2) En el curso del atardecer de Kazán en el que unos muchachos franceses y jovencitos descerrajaron cuatro ráfagas de fútbol sobre la ilusión de los argentinos, El Croata y El Francés no confundieron la dimensión real de las malas noticias del deporte, se confesaron que una porción de lo que habían ido a buscar se acababa y que, de ningún modo, con esa porción acababa todo: habían hecho del mapamundi un pañuelo con el propósito de ver el Mundial y de ver la final del Mundial y en ese itinerario continuaban. "Francés, son muy buenos", resumió, sensato, triste y desdramatizante, El Croata. Una francesa de Lyon y de aires semejantes a la dama de la que El Francés se había enamorado perdidamente en el 2006 oyó esa apreciación, se despreocupó de converger o de diferir en el juicio del Croata, besó al Francés con la pasión con la que se besa en las jornadas en las que es factible todo, inclusive vencer a la Argentina y conocer a alguien al que, en español, llaman "Francés", y se lo apropió con tanta seguridad y con tantos besos que El Francés apenas alcanzó a saludar desde lejos al Croata, sin certezas de que El Croata fuera ese tipo al que de verdad saludaba.
Por lo que nos contaron, lo que vino fue maravilloso.

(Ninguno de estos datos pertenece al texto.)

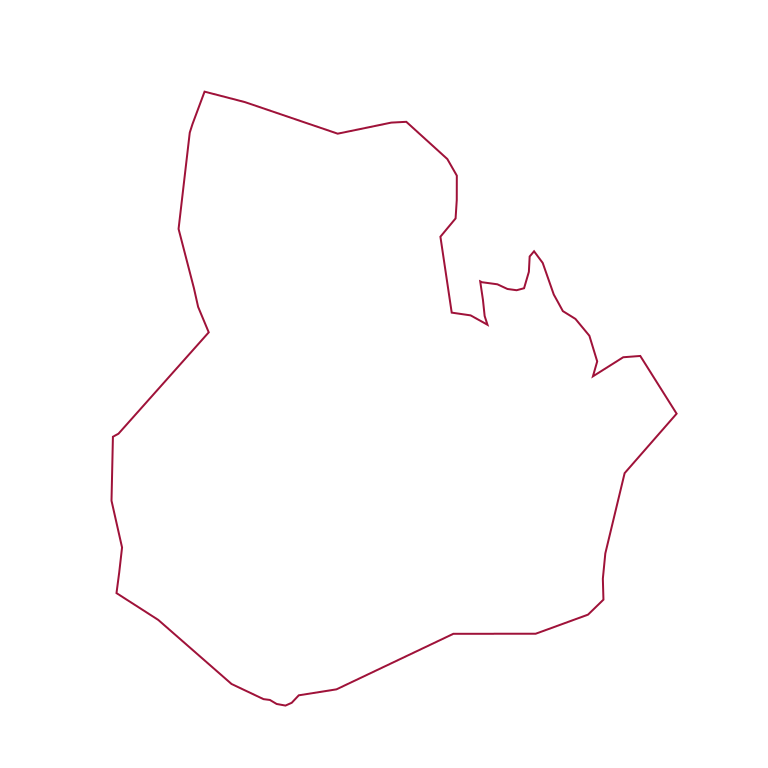 Mbo, Akwa Ibom, Nigeria, rotated 84°
{"feature_id": "59680162B50421987640425", "entity_name": "Mbo", "entity_type": "district", "adm_level": 2, "iso_a3": "NGA", "parent_name": "Nigeria", "parent_adm1": "Akwa Ibom", "projection": "mercator", "projection_center": [8.239, 4.651], "detail": "fine", "context": "isolated", "style": "outline", "palette": "rose", "viewbox_px": 768, "rotation_deg": 84, "n_neighbors": 0, "source": "geoboundaries", "source_scale": "gbopen_adm2", "svg_char_len": 954}
<svg xmlns="http://www.w3.org/2000/svg" viewBox="0 0 768 768"><g transform="rotate(84 384 384)"><path d="M267.7,220.9L272.4,225.8L287.6,228.2L303.4,234.7L304.6,242.3L302.4,251.3L296.7,260.8L293.0,276.0L292.0,277.6L310.7,276.8L326.9,276.8L335.9,274.9L324.8,290.7L320.1,309.2L243.4,312.5L226.8,295.5L208.6,292.4L184.4,289.8L166.9,297.5L125.6,334.4L125.5,336.0L124.8,349.5L130.2,403.9L89.1,492.9L74.5,531.9L105.5,547.3L113.7,550.9L208.3,572.1L269.0,563.0L287.9,560.8L314.3,552.9L405.7,653.3L408.1,659.1L471.6,667.2L519.2,661.6L543.6,667.0L564.0,671.9L595.0,633.2L666.4,567.0L684.8,536.8L686.3,530.5L691.0,524.2L693.5,515.6L691.4,509.1L684.7,501.3L682.7,463.2L639.7,341.2L648.2,259.2L634.7,205.2L621.4,188.3L600.5,186.7L575.6,181.6L497.8,154.0L444.1,96.1L382.9,126.2L382.4,143.3L398.2,175.4L383.8,169.6L357.5,174.7L339.3,186.8L336.1,190.9L330.2,198.5L319.4,203.0L312.8,205.8L280.2,213.5L267.7,220.9Z" fill="none" stroke="#9f1239" stroke-width="2"/></g></svg>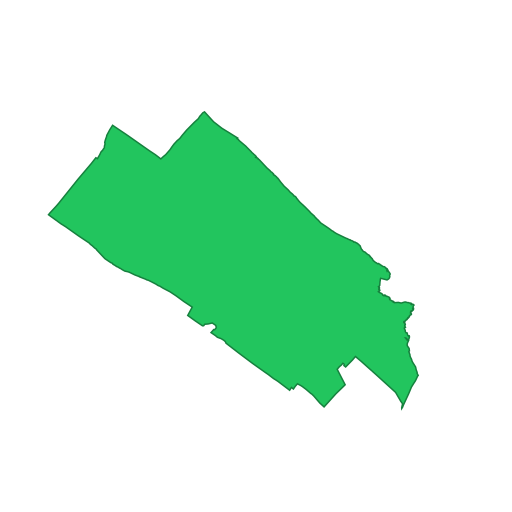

El Francés y El Croata saborearon que una patria gigante como Rusia entregara sus emociones a la ceremonia de patear y de atajar penales con España, valoraron los intentos de Brasil contra Bélgica a pesar del pesar de la eliminación y asumieron que, aun sin exhibir pasta campeona, Inglaterra, en sus octavos de final ante los suecos, enderezaba los vínculos con el juego que proclama haber fundado. En cada una de esas circunstancias, los dos se recordaron que, aunque habían tardado, estaban cumpliendo un sueño.
Ellos y, además, otra gente. La banda de croatas amigos del Croata, por ejemplo, que, leal y generosa, invitó al Croata a vibrar la final del Mundial del lado croata antes de ir a narrar historias de melancolías y de esperanzas en algún boliche de luces tenues. O la francesa encendida por el Francés, que, crecientemente fogosa, le propuso al Francés expandir los besos antes, durante y después de esa final.
Marcadores central sincronizados, amigos desde siempre y hasta siempre, imaginadores de ver juntos la final de un Mundial durante la vida entera, El Francés y El Croata saben que la existencia es una aventura que cobija planes perfectos.
Y que a veces suceden cosas todavía mejores.